他擺開拳架,徑直開始練習第二路拳法,而其他的弟子都是心不在焉了,不是興奮議論,就是無心練拳。
霍瑤臨出門前,美目有些好奇地撇了館內唯一一個還在專注練拳的趙峰一眼,隨後移開不再關注,她在府城見多了世面,深深知道有些東西是天註定的。後天再怎麼努力也達不到那個高度。只是可惜這份持之以恆的毅力了。
自從楚凡進階大石縣最年輕的暗勁後,可謂是名聲鵲起,成為了很多沃尓沃大戶,商行眼裡的香餑餑,到哪裡都是人群中的焦點,更是武館新來的弟子中公認的偶象。
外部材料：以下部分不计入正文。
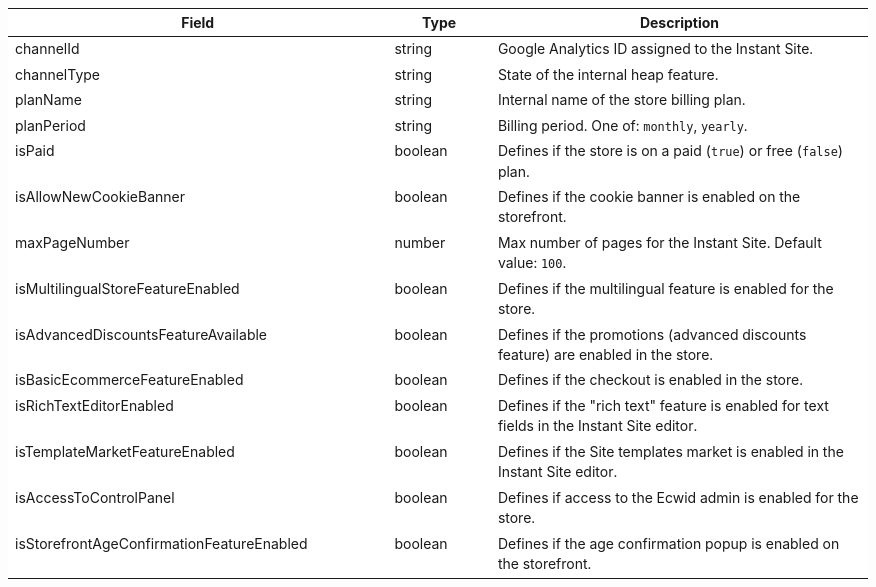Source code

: <table><thead><tr><th width="365.43359375">Field</th><th width="89.48046875">Type</th><th>Description</th></tr></thead><tbody><tr><td>channelId</td><td>string</td><td>Google Analytics ID assigned to the Instant Site.</td></tr><tr><td>channelType</td><td>string</td><td>State of the internal heap feature.</td></tr><tr><td>planName</td><td>string</td><td>Internal name of the store billing plan.</td></tr><tr><td>planPeriod</td><td>string</td><td>Billing period. One of: <code>monthly</code>, <code>yearly</code>.</td></tr><tr><td>isPaid</td><td>boolean</td><td>Defines if the store is on a paid (<code>true</code>) or free (<code>false</code>) plan.</td></tr><tr><td>isAllowNewCookieBanner</td><td>boolean</td><td>Defines if the cookie banner is enabled on the storefront.</td></tr><tr><td>maxPageNumber</td><td>number</td><td>Max number of pages for the Instant Site. Default value: <code>100</code>.</td></tr><tr><td>isMultilingualStoreFeatureEnabled</td><td>boolean</td><td>Defines if the multilingual feature is enabled for the store.</td></tr><tr><td>isAdvancedDiscountsFeatureAvailable</td><td>boolean</td><td>Defines if the promotions (advanced discounts feature) are enabled in the store.</td></tr><tr><td>isBasicEcommerceFeatureEnabled</td><td>boolean</td><td>Defines if the checkout is enabled in the store.</td></tr><tr><td>isRichTextEditorEnabled</td><td>boolean</td><td>Defines if the "rich text" feature is enabled for text fields in the Instant Site editor.</td></tr><tr><td>isTemplateMarketFeatureEnabled</td><td>boolean</td><td>Defines if the Site templates market is enabled in the Instant Site editor.</td></tr><tr><td>isAccessToControlPanel</td><td>boolean</td><td>Defines if access to the Ecwid admin is enabled for the store.</td></tr><tr><td>isStorefrontAgeConfirmationFeatureEnabled</td><td>boolean</td><td>Defines if the age confirmation popup is enabled on the storefront.</td></tr></tbody></table>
每次他來武館,都是前呼後擁。
而趙峰卻是依然和之前並無二致,在武館之內專心練功,除了和二師兄之外,與其他的人都交集不多。
楚凡也似乎淡忘了這個讓他有些膈應的同期師兄,眼裡完全已經沒有他。
時間如流水般劃過,外城各個幫派之間火併越來越頻繁,包括黑虎幫和三合幫之間鬧的動靜也越來越大了,火併也越來越激烈。
外城通化坊,黑虎幫總壇。
“哐當!”黑虎幫幫主馮大虎將鋼刀重重扔在了桌子上,端起桌子上的一瓢涼水,仰頭猛灌了幾大口,燥熱的胸腔才漸漸平復下來。
“孃的,張禿子這個王八羔子,本幫主遲早剁了他。”
馮大虎很心煩,作為明勁巔峰高手,他創立的黑虎幫在外城城西這一片短短幾年替他聚斂了鉅額的財富,可是本來實力不如他們的三合幫這段時間突然崛起,與他們發生衝突。黑虎幫漸漸處於下風,損失了一批人手和地盤。
“這不對勁,三合幫怎麼實力增長地這麼快。”馮大虎百思不得其解。
馮大虎想到自己在外地的弟弟二虎,如果他能回來幫自己,情況一定會扭轉。
這時候,幫內的軍師呂通走了進來。
“幫主,關於陳豹的死有蹊蹺。”
“哦?”馮大虎眉頭一皺。
陳豹是他手下的香主,按道理死了一個香主也沒什麼大不了的,可是手上有一本帳本也不翼而飛,所以之前他說要追查。
“陳豹雖然身中好幾刀,看樣子是被亂刀砍死的,但是致命傷卻是在胸口,他的胸骨全碎,是被人一招擊碎的,兇手應該是一名武者,而屍體被亂刀砍要麼是洩憤,要麼是欲蓋彌彰。”呂通摸了摸八字鬍說道。
“一開始我們認為是三合幫派人殺了陳豹,為此與三合幫火併了好幾次,但對方一直拒不承認,這件事就很蹊蹺,我們兩幫早已勢同水火,如果真是他們動的手,沒理由一再否認,更不會欲蓋彌彰。”
馮大虎點點頭,示意他繼續說。
“後來我懷疑是內部人所做的,但也一一排除了。這件事就擱置了。”
“但是陳豹手下二麻子昨天剛想起一件事,就是陳豹之前想把寶錦繡坊的一個小丫頭給擄走賣了,但是因為對方的親戚是武館的弟子而作罷。”
“就因為這個懷疑他?”馮大虎說道。
“這個武館弟子是誰啊,姓甚名誰。”
“叫做趙峰,是霍山的記名弟子。”呂通說道。
“趙峰……”馮大虎仔細回想這個名字,覺得好象在哪裡看到過。
“幫主,上一次太平鎮李財主送來的名單上就有他。”呂通提醒道。
“原來是這樣,怪不得名字有些熟悉。”馮大虎臉色一變。